Histoire
Sur une planète lointaine, Dek, un jeune Predator, rejeté par son clan car jugé trop faible par son père. Pour prouver sa valeur, Dek part pour la planète Genna pour chasser et ramener le Kalisk, une créature puissante et redoutable.
Critique
Depuis le succès de Predator de John McTiernan sorti en 1987 avec Arnold Schwarzenegger, les producteurs, réalisateurs et scénaristes ont essayé de répliquer ce succès critique et commercial sans jamais y parvenir. Predator Badlands est une énième tentative de relancer la franchise. Comme ses prédécesseurs, la tentative est ratée, malgré un budget confortable et de la bonne volonté scénaristique.
Cette fois l'histoire abandonne le point de vue humain, pour suivre celui d'un Predator et d'un humanoïde. Les humains sont absents du film, si ce n'est pour servir vers la fin de figurants. Le film se veut sérieux, avec des petites touches d'humour, prenant le contre pied du film de Shane Black The Predator sorti en 2018. Malgré cela, l’ensemble peine à susciter l’adhésion.
La réalisation n’aide pas à relever le niveau. La mise en scène reste très conventionnelle, et la photographie évoque celle de nombreuses productions calibrées pour les plateformes de streaming : propre, mais sans véritable identité visuelle ni innovation. Le budget est visible à l’écran, mais l’inventivité fait défaut..
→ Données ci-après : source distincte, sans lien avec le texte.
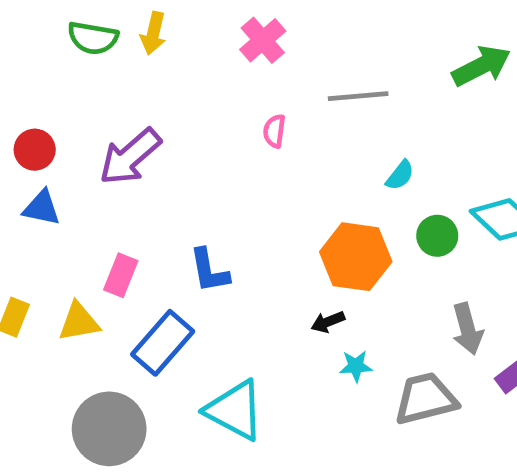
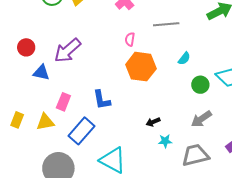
blue triangle: (42, 208) -> (41, 73), moved
orange hexagon: (356, 257) -> (141, 67), moved
gray arrow: (467, 329) -> (201, 119), moved, turned 70

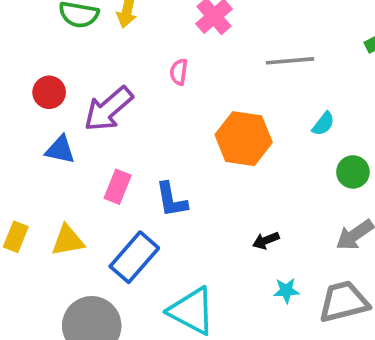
pink semicircle: (130, 39) -> (179, 72), moved
red circle: (26, 47) -> (49, 92), moved
pink rectangle: (63, 102) -> (118, 187), moved
cyan star: (165, 141) -> (286, 291), moved

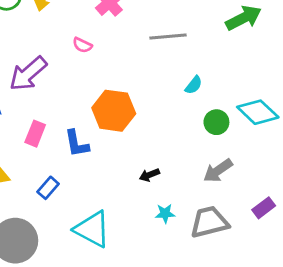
pink semicircle: (179, 72) -> (82, 45), turned -72
orange hexagon: (244, 139) -> (114, 111), moved
blue rectangle: (134, 257) -> (48, 188), size x0.6

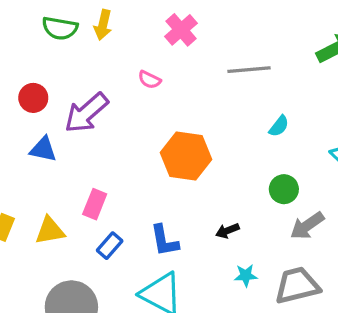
green circle: (216, 122) -> (284, 189), moved
pink rectangle: (35, 134) -> (95, 204), moved
blue L-shape: (77, 144) -> (164, 241), moved

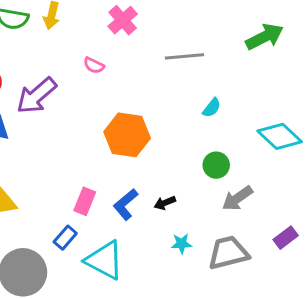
pink rectangle: (95, 204) -> (85, 201), moved
blue L-shape: (164, 241) -> (126, 204), moved, turned 60
blue rectangle: (110, 246) -> (65, 238), moved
Côté casting, Elle Fanning est la seule actrice apparaissant sous sa forme humaine. Elle en fait parfois trop, notamment dans les tentatives d’humour qui tombent à plat. Elle interprète également une version antagoniste de son personnage, mais sans parvenir à créer un réel attachement. De manière générale, les personnages manquent d’épaisseur, ce qui nuit à l’implication du spectateur.
Conclusion
Predator Badlands est une nouvelle tentative pour relancer la franchise, malheureusement sans succès. Malgré quelques intentions intéressantes, le film manque d’identité, d’émotion et d’impact, et s’avère au final largement oubliable.